- **REQUIRED ACTION**
In your copy, each record should read exactly as it does below, and no pictures should be present.

- **Records contained in a dataset**

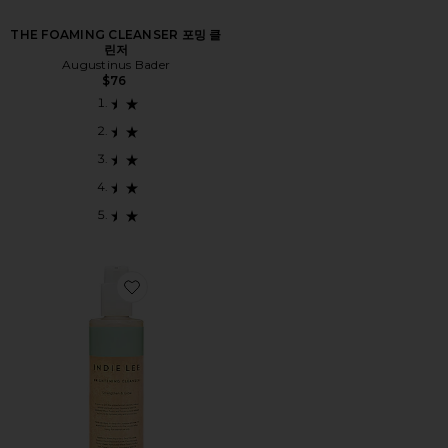
THE FOAMING CLEANSER 포밍 클
린저
Augustinus Bader
$76
Favorite BRIGHTENING CLEANSER 페이스 워시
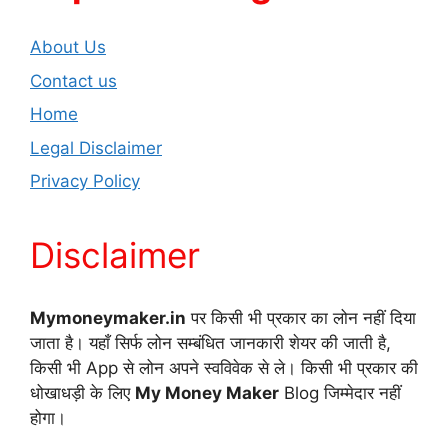
About Us
Contact us
Home
Legal Disclaimer
Privacy Policy
Disclaimer
Mymoneymaker.in
पर किसी भी प्रकार का लोन नहीं दिया
जाता है। यहाँ सिर्फ लोन सम्बंधित जानकारी शेयर की जाती है,
किसी भी App से लोन अपने स्वविवेक से ले। किसी भी प्रकार की
धोखाधड़ी के लिए
My Money Maker
Blog जिम्मेदार नहीं
होगा।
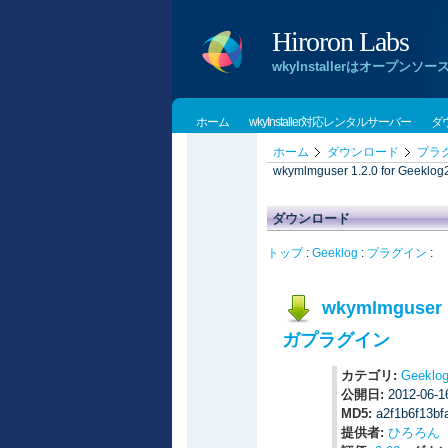
Hiroron Labs
wkyInstallerはオー
ホーム
wkyInstaller対応レンタルサーバー
ダ
ホーム
ダウンロード
プラ
wkymlmguser 1.2.0 for 
ダウンロード
トップ
:
Geeklog
:
プラグイン
:
wkymlmguser
ガプラグイン
カテゴリ:
Geeklo
公開日:
2012-06-
MD5:
a2f1b6f13bf
提供者:
ひろろん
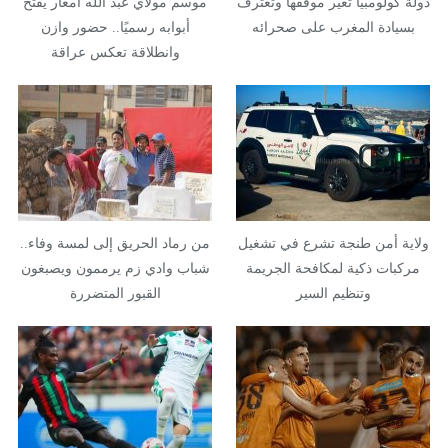
دولة كولومبيا تغير موقفها وتعترف
موسم مولاي عبد الله أمغار يفتح
بسيادة المغرب على صحرائه
أبوابه رسميًا.. حضور وازن
وانطلاقة تعكس عراقة
الموروث…
ولاية أمن طنجة تشرع في تشغيل
من رماد الحريق إلى لمسة وفاء..
مركبات ذكية لمكافحة الجريمة
شباب وادي زم يرممون ويصبغون
وتنظيم السير
القبور المتضررة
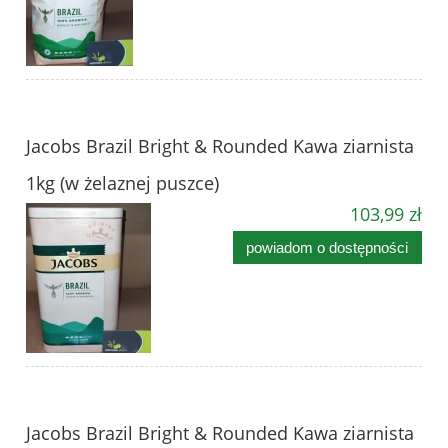
Jacobs Brazil Bright & Rounded Kawa ziarnista
1kg (w żelaznej puszce)
103,99 zł
powiadom o dostępności
Jacobs Brazil Bright & Rounded Kawa ziarnista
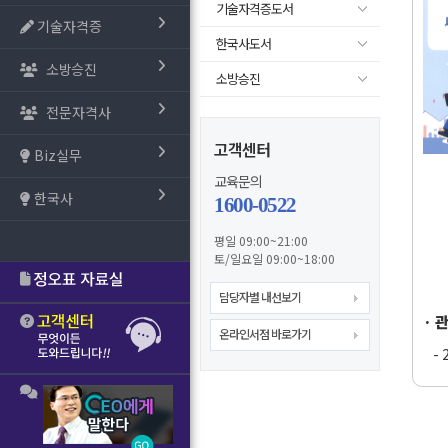
기술자격증도서
기술자격증
한국사도서
소방승진
소방승진
전문자격사
고객센터
Biz실무
교육문의
한국사
1600-0522
평일 09:00~21:00
토/일요일 09:00~18:00
담당자별 내선보기
· 
온라인서점 바로가기
-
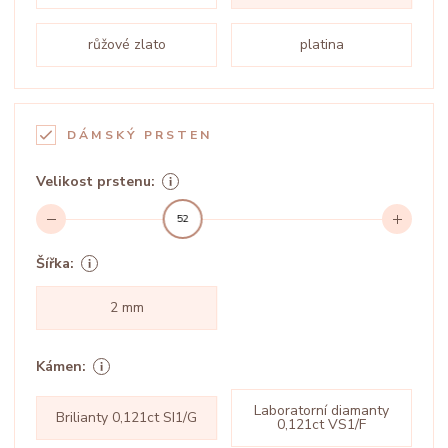
růžové zlato
platina
DÁMSKÝ PRSTEN
Velikost prstenu:
52
Šířka:
2 mm
Kámen:
Laboratorní diamanty
Brilianty 0,121ct SI1/G
0,121ct VS1/F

- **ANSWER FOR THIS EXERCISE**
THE FOAMING CLEANSER 포밍 클
린저
Augustinus Bader
$76
Favorite BRIGHTENING CLEANSER 페이스 워시
About Us
Contact us
Home
Legal Disclaimer
Privacy Policy
Disclaimer
Mymoneymaker.in
पर किसी भी प्रकार का लोन नहीं दिया
जाता है। यहाँ सिर्फ लोन सम्बंधित जानकारी शेयर की जाती है,
किसी भी App से लोन अपने स्वविवेक से ले। किसी भी प्रकार की
धोखाधड़ी के लिए
My Money Maker
Blog जिम्मेदार नहीं
होगा।
Hiroron Labs
wkyInstallerはオー
ホーム
wkyInstaller対応レンタルサーバー
ダ
ホーム
ダウンロード
プラ
wkymlmguser 1.2.0 for 
ダウンロード
トップ
:
Geeklog
:
プラグイン
:
wkymlmguser
ガプラグイン
カテゴリ:
Geeklo
公開日:
2012-06-
MD5:
a2f1b6f13bf
提供者:
ひろろん
دولة كولومبيا تغير موقفها وتعترف
موسم مولاي عبد الله أمغار يفتح
بسيادة المغرب على صحرائه
أبوابه رسميًا.. حضور وازن
وانطلاقة تعكس عراقة
الموروث…
ولاية أمن طنجة تشرع في تشغيل
من رماد الحريق إلى لمسة وفاء..
مركبات ذكية لمكافحة الجريمة
شباب وادي زم يرممون ويصبغون
وتنظيم السير
القبور المتضررة
Jacobs Brazil Bright & Rounded Kawa ziarnista
1kg (w żelaznej puszce)
103,99 zł
powiadom o dostępności
Jacobs Brazil Bright & Rounded Kawa ziarnista
기술자격증도서
기술자격증
한국사도서
소방승진
소방승진
전문자격사
고객센터
Biz실무
교육문의
한국사
1600-0522
평일 09:00~21:00
토/일요일 09:00~18:00
담당자별 내선보기
· 
온라인서점 바로가기
-
růžové zlato
platina
DÁMSKÝ PRSTEN
Velikost prstenu:
52
Šířka:
2 mm
Kámen:
Laboratorní diamanty
Brilianty 0,121ct SI1/G
0,121ct VS1/F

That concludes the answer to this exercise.